- _TASK OBJECTIVE_
Extract the text from all of the entries below and reproduce each line unchanged. Omit the picture placeholders.
··· MATERIALS PROVIDED
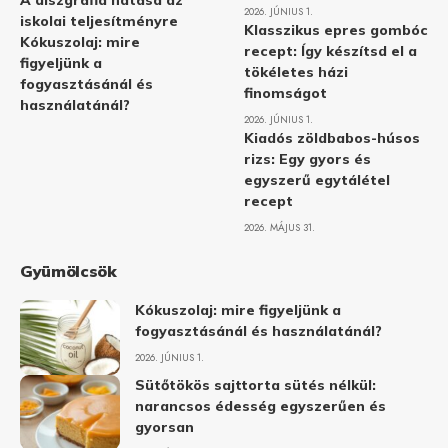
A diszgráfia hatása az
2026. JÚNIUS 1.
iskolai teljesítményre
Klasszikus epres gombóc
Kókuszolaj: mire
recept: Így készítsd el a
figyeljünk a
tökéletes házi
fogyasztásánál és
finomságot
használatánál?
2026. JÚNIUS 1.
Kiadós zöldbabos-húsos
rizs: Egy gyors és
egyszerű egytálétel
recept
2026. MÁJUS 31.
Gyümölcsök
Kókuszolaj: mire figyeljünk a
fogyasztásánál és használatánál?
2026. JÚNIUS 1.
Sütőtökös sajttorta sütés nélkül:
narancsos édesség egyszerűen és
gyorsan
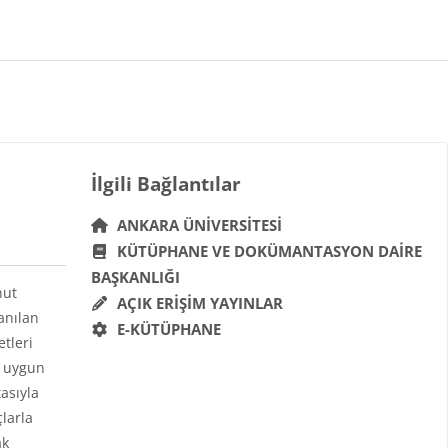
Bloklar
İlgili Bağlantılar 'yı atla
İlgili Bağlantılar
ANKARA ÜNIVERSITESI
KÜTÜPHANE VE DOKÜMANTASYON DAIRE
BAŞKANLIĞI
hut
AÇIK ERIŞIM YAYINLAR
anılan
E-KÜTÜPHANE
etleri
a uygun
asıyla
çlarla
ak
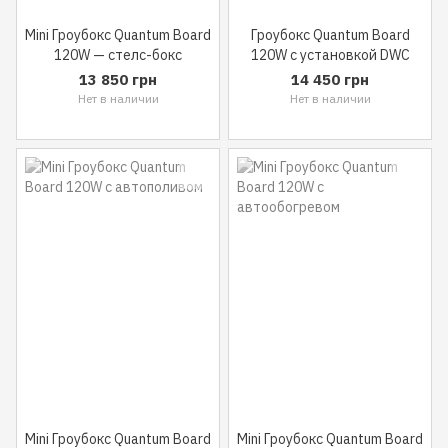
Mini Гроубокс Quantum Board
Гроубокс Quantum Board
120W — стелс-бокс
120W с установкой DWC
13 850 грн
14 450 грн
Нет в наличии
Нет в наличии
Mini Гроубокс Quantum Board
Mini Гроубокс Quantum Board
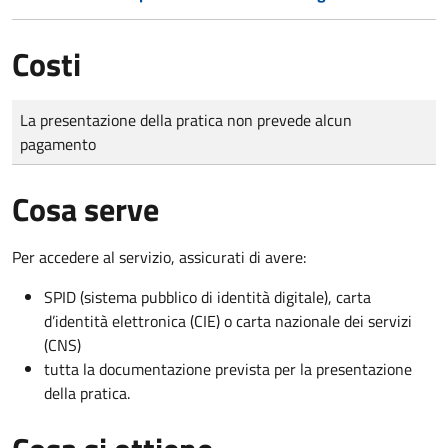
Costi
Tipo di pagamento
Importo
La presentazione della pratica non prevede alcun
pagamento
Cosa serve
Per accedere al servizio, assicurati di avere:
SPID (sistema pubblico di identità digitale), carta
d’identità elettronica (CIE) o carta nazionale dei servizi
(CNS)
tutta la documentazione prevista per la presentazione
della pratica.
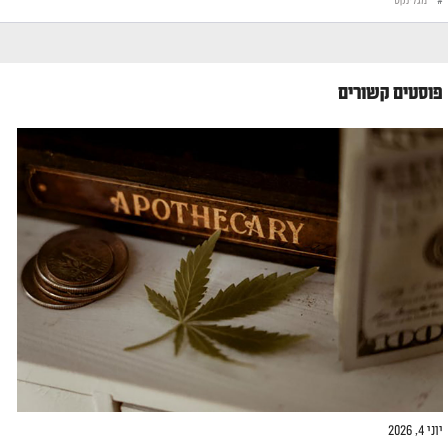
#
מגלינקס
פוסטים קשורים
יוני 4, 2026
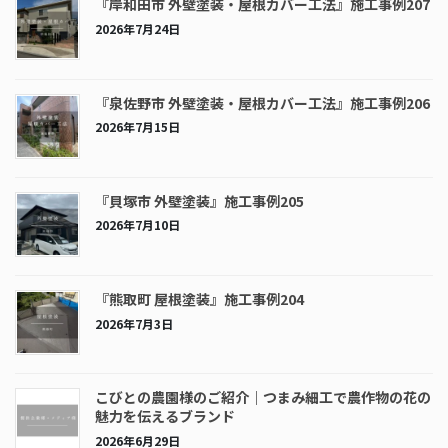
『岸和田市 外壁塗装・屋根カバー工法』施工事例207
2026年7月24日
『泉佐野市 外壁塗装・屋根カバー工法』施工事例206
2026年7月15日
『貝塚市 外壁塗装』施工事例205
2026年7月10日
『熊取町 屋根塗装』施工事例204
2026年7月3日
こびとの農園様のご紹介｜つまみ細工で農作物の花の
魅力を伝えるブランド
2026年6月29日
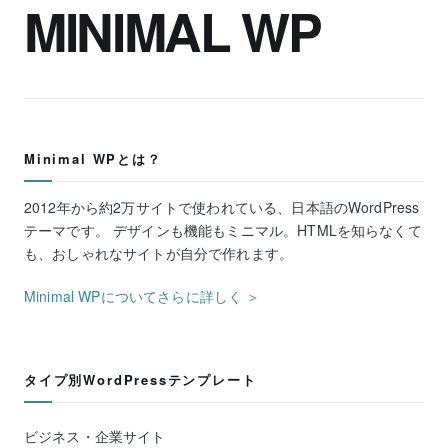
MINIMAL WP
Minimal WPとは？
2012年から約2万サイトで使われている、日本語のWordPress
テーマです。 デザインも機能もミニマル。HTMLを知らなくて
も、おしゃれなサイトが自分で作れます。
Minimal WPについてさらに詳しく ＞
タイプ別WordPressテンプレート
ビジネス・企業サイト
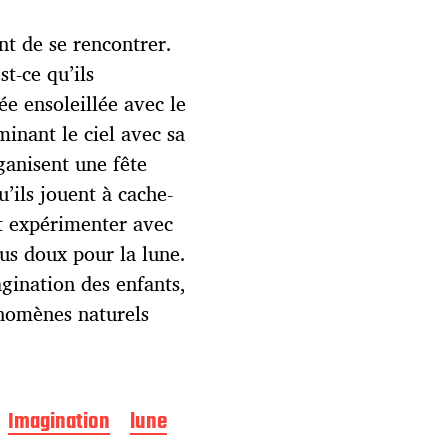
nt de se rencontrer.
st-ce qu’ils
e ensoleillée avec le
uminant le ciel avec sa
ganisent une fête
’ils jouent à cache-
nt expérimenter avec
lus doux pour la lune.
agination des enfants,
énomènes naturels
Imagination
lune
······
- _SOLUTION_
A diszgráfia hatása az
2026. JÚNIUS 1.
iskolai teljesítményre
Klasszikus epres gombóc
Kókuszolaj: mire
recept: Így készítsd el a
figyeljünk a
tökéletes házi
fogyasztásánál és
finomságot
használatánál?
2026. JÚNIUS 1.
Kiadós zöldbabos-húsos
rizs: Egy gyors és
egyszerű egytálétel
recept
2026. MÁJUS 31.
Gyümölcsök
Kókuszolaj: mire figyeljünk a
fogyasztásánál és használatánál?
2026. JÚNIUS 1.
Sütőtökös sajttorta sütés nélkül:
narancsos édesség egyszerűen és
gyorsan
Bloklar
İlgili Bağlantılar 'yı atla
İlgili Bağlantılar
ANKARA ÜNIVERSITESI
KÜTÜPHANE VE DOKÜMANTASYON DAIRE
BAŞKANLIĞI
hut
AÇIK ERIŞIM YAYINLAR
anılan
E-KÜTÜPHANE
etleri
a uygun
asıyla
çlarla
ak
Mini Гроубокс Quantum Board
Гроубокс Quantum Board
120W — стелс-бокс
120W с установкой DWC
13 850 грн
14 450 грн
Нет в наличии
Нет в наличии
Mini Гроубокс Quantum Board
Mini Гроубокс Quantum Board
Costi
Tipo di pagamento
Importo
La presentazione della pratica non prevede alcun
pagamento
Cosa serve
Per accedere al servizio, assicurati di avere:
SPID (sistema pubblico di identità digitale), carta
d’identità elettronica (CIE) o carta nazionale dei servizi
(CNS)
tutta la documentazione prevista per la presentazione
della pratica.
#
מגלינקס
פוסטים קשורים
יוני 4, 2026
『岸和田市 外壁塗装・屋根カバー工法』施工事例207
2026年7月24日
『泉佐野市 外壁塗装・屋根カバー工法』施工事例206
2026年7月15日
『貝塚市 外壁塗装』施工事例205
2026年7月10日
『熊取町 屋根塗装』施工事例204
2026年7月3日
こびとの農園様のご紹介｜つまみ細工で農作物の花の
魅力を伝えるブランド
2026年6月29日
MINIMAL WP
Minimal WPとは？
2012年から約2万サイトで使われている、日本語のWordPress
テーマです。 デザインも機能もミニマル。HTMLを知らなくて
も、おしゃれなサイトが自分で作れます。
Minimal WPについてさらに詳しく ＞
タイプ別WordPressテンプレート
ビジネス・企業サイト
nt de se rencontrer.
st-ce qu’ils
e ensoleillée avec le
uminant le ciel avec sa
ganisent une fête
’ils jouent à cache-
nt expérimenter avec
lus doux pour la lune.
agination des enfants,
énomènes naturels
Imagination
lune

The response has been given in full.